Create the Project Management Plan (1.1.3.P5)

It is important to document the Project Management Plan ahead of time and get buy-in from management, team members, clients and other important stakeholders. For instance, it is much easier to resolve a scope change request by following an approved procedure than by having to invent the procedure and resolve the scope change at the same time.

The larger your project, the more formal and disciplined your Project Management Plan need to be. If you have procedures defined from a similar project, or if your organization has a common set of procedures defined already for large projects, use them as your starting point. 

The Project Management Plan contains the Project Charter and the subsidiary plans that are needed to manage the project. Although the documents can certainly be referenced individually, the Project Management Plan can be used to group them all together.

The Project Management Plan can include the following deliverables:

Use a Separate “Discovery Project” to Define the Work for a Large Project (1.2.P10)

For large projects, there is a tendency for the project definition work to become very lengthy and unfocused. Defining the work for very large projects takes enough time that it should be structured as a project itself. This is the purpose of defining a separate Discovery Project.

This should make sense. If the project is ultimately going to take 50,000 effort hours, it may take a number of months to get the project defined and approved. In these cases, a distinct first project is established to define the second larger project itself. The final deliverable for a Discovery Project is a completed Project Charter, Project Management Plan and project schedule for the subsequent large project. All the other project deliverables will be produced as a part of the next follow-up project.

Discovery Projects, like all projects, come in all sizes. You should estimate the effort and duration required for the Discovery Project. Based on the effort required for the Discovery Project, you can categorize the Discovery Project itself as small / medium / large using the same project criteria described earlier. Remember that this is the relative size of the Discovery Project, not the final project. Depending on the size of the Discovery Project, you again have three options on how to define the work. 

For a small Discovery Project, a service request can be created, but it is not required. For this size of effort, just continue to do the definition work, as defined in the 1.1.2 Define the Work / Medium project. It is assumed that if you are defining a Discovery Project the final project will be large enough to require a full Project Charter. 

For a medium-sized Discovery Project, follow the TenStep Project Management Process for a medium project. The Discovery Project should have an Abbreviated Project Charter and project schedule, and be managed just like any other medium-size project, including managing issues, scope, risk, etc. (A Project Management Plan document does not need to be created for the Discovery Project itself.) When the Discovery Project is complete, the Project Charter, Project Management Plan and project schedule for the subsequent project should be created. The approval process for these documents should be a part of the Discovery Project. Assuming that the Project Charter has been approved, the subsequent large project can start at any time. However, steps 1.0 Define the Work and 2.0 Build the Schedule and Budget will already be completed (these were the purpose of the Discovery Project). The project management process for this subsequent project can begin in Step 3.0 Manage the Schedule and Budget.
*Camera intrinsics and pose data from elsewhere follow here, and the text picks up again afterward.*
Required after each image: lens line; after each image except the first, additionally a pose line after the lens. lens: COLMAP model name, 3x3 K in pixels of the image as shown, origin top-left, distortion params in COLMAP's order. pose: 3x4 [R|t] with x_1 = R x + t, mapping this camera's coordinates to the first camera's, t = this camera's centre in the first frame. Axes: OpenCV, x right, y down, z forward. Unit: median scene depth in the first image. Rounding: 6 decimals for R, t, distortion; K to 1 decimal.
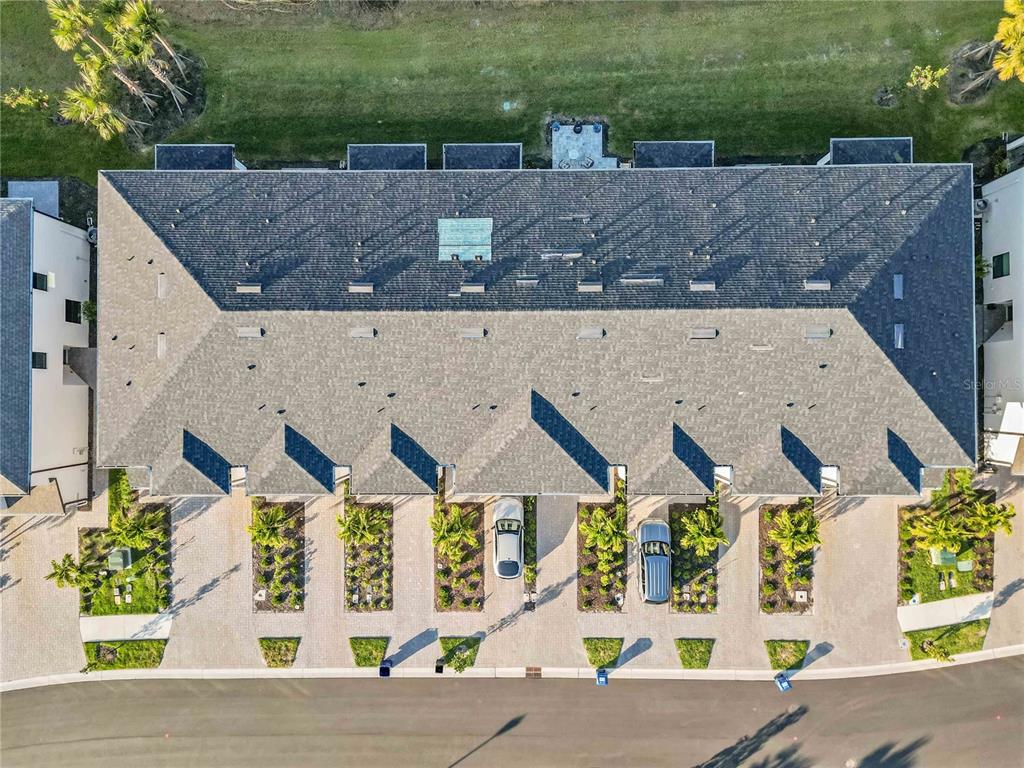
lens RADIAL K [[713.2, 0, 509.7], [0, 713.2, 384.5], [0, 0, 1]] dist [0.088710, -0.087106]
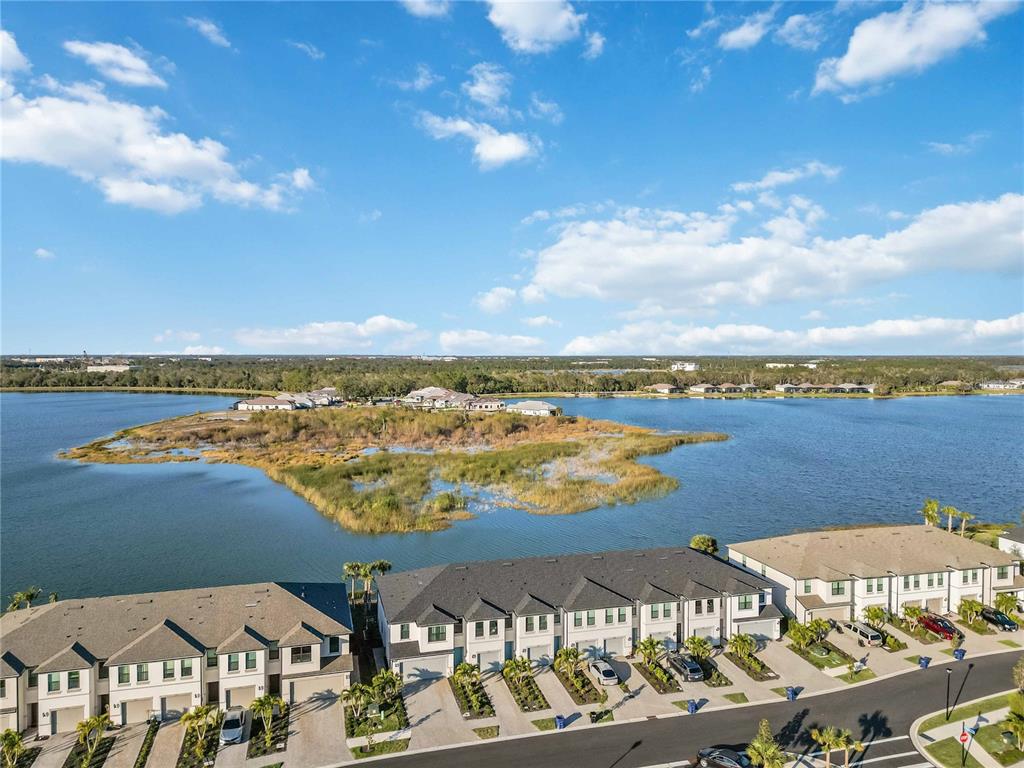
lens RADIAL K [[713.2, 0, 509.7], [0, 713.2, 384.5], [0, 0, 1]] dist [0.088710, -0.087106]
pose [[0.964174, 0.008729, 0.265126, -0.673395], [0.264099, 0.062238, -0.962486, 1.758614], [-0.024903, 0.998023, 0.057703, 0.214908]]
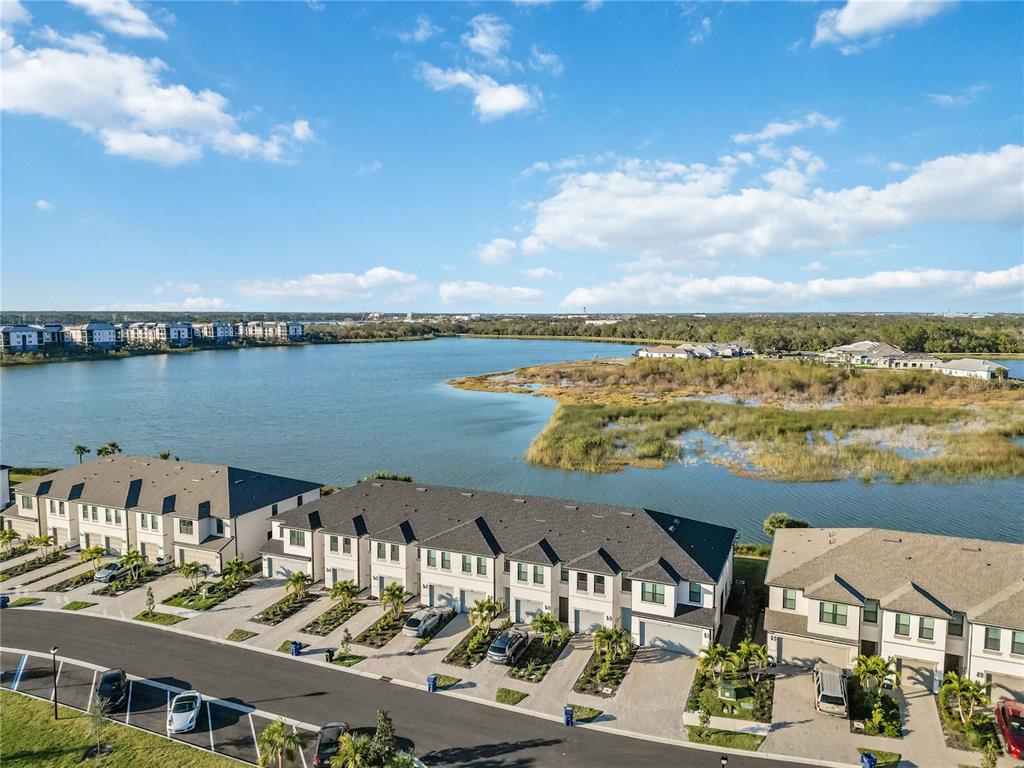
lens RADIAL K [[713.2, 0, 509.7], [0, 713.2, 384.5], [0, 0, 1]] dist [0.088710, -0.087106]
pose [[0.917632, 0.060065, -0.392866, 0.696038], [-0.397295, 0.112764, -0.910736, 1.403932], [-0.010402, 0.991805, 0.127339, 0.331279]]
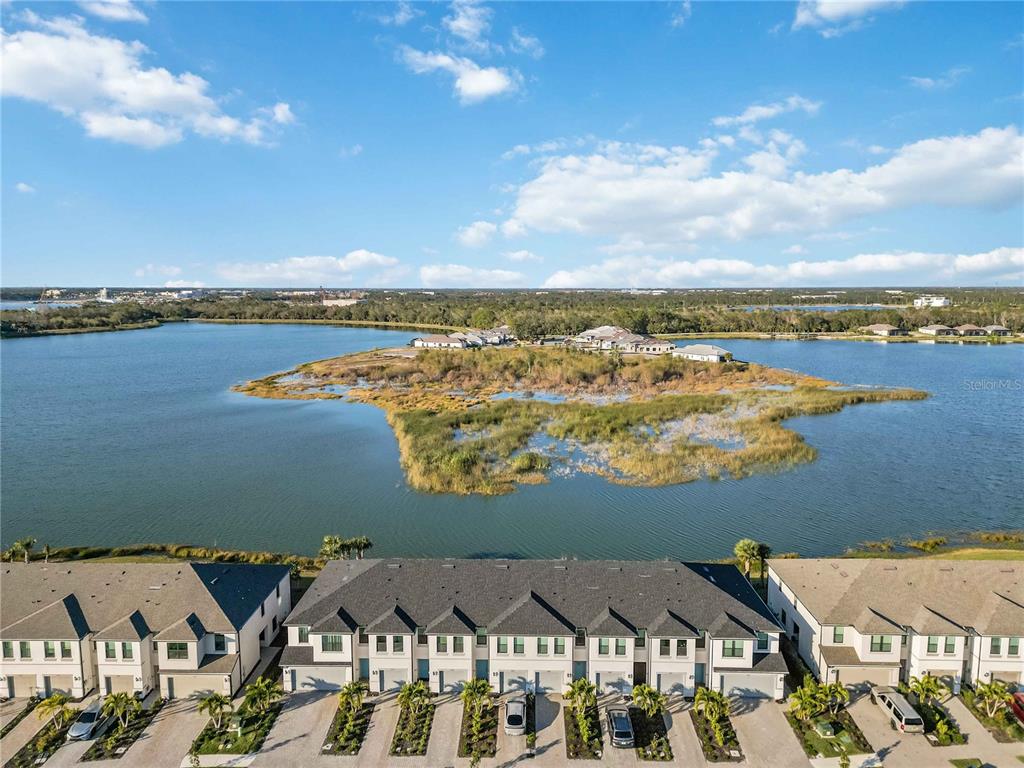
lens RADIAL K [[713.2, 0, 509.7], [0, 713.2, 384.5], [0, 0, 1]] dist [0.088710, -0.087106]
pose [[0.999412, 0.022183, -0.026160, 0.009582], [-0.029305, 0.155941, -0.987331, 1.507875], [-0.017823, 0.987517, 0.156500, 0.129823]]
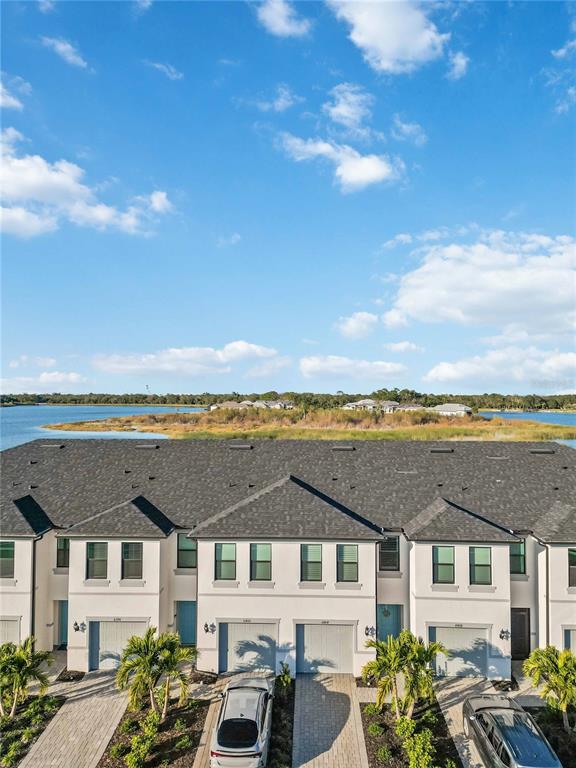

If the size of your Discovery Project is, in fact, a large project itself, you should follow the steps required for defining large projects. Let’s look at an example. Let’s say you are trying to define a very large project – perhaps even a program (a set of related projects managed as a whole). Let’s further assume the Discovery Project itself takes 5,000 hours.  If the Discovery Project is a large project, the subsequent project actually being defined would have to be very, very large. The Discovery Project would then be managed as a large project. When the Discovery Project is completed, the larger project can start, since the Discovery Project deliverables include the Project Charter, schedule and Project Management Plan.